■ Exercise goal:
Leave the pictures out. Return all other data exactly.
Top of Supplied information
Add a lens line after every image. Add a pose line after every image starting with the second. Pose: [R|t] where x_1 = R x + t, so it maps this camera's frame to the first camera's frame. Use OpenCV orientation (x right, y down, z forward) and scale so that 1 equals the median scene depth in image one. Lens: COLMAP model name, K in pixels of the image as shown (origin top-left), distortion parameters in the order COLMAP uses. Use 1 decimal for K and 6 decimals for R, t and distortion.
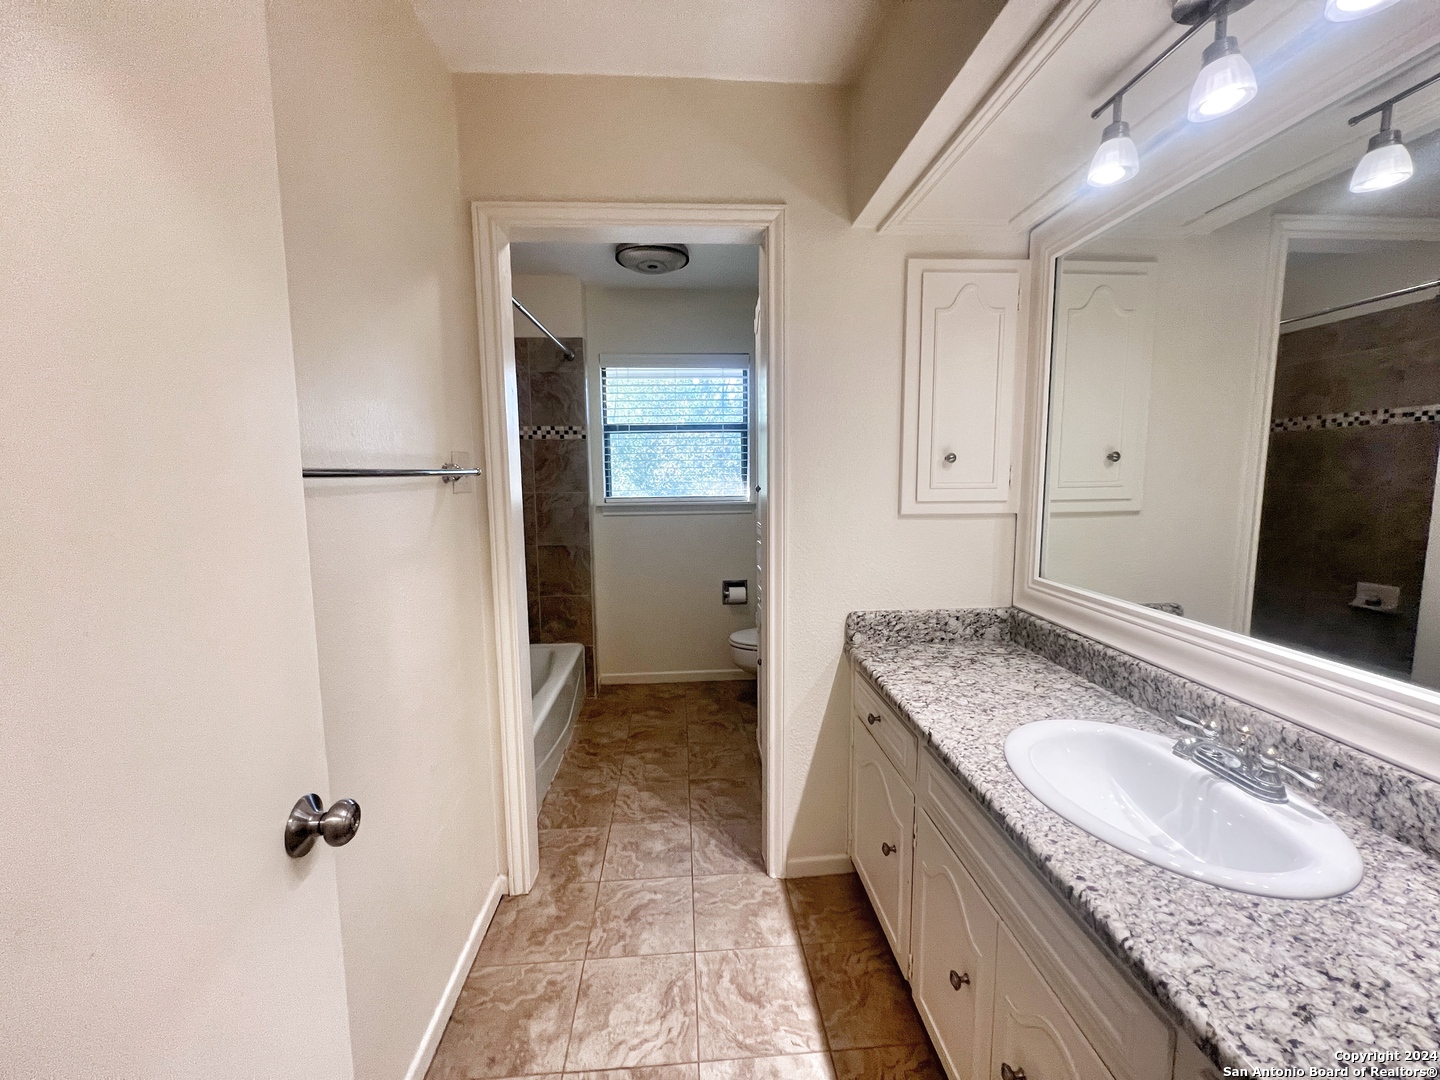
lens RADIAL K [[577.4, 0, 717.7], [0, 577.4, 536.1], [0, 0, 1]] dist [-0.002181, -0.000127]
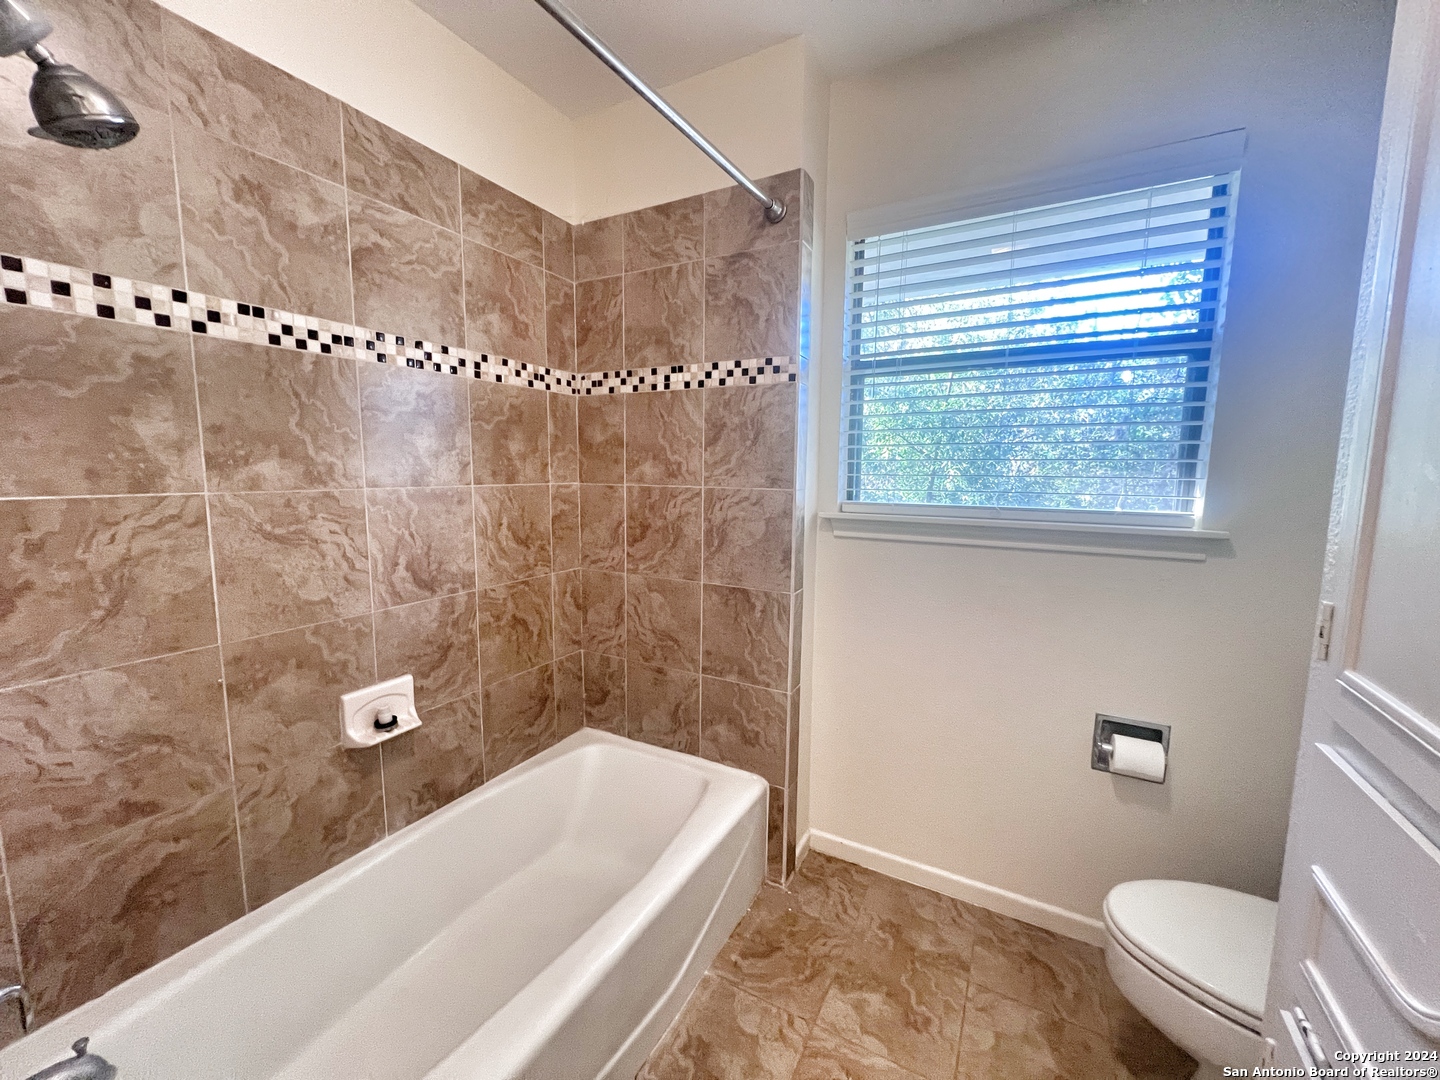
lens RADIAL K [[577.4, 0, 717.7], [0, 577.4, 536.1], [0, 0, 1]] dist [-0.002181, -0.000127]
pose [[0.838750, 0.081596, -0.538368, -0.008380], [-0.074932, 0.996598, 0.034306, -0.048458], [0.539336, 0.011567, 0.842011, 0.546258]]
Bottom of Supplied information
■ Finished task:
Add a lens line after every image. Add a pose line after every image starting with the second. Pose: [R|t] where x_1 = R x + t, so it maps this camera's frame to the first camera's frame. Use OpenCV orientation (x right, y down, z forward) and scale so that 1 equals the median scene depth in image one. Lens: COLMAP model name, K in pixels of the image as shown (origin top-left), distortion parameters in the order COLMAP uses. Use 1 decimal for K and 6 decimals for R, t and distortion.
lens RADIAL K [[577.4, 0, 717.7], [0, 577.4, 536.1], [0, 0, 1]] dist [-0.002181, -0.000127]
lens RADIAL K [[577.4, 0, 717.7], [0, 577.4, 536.1], [0, 0, 1]] dist [-0.002181, -0.000127]
pose [[0.838750, 0.081596, -0.538368, -0.008380], [-0.074932, 0.996598, 0.034306, -0.048458], [0.539336, 0.011567, 0.842011, 0.546258]]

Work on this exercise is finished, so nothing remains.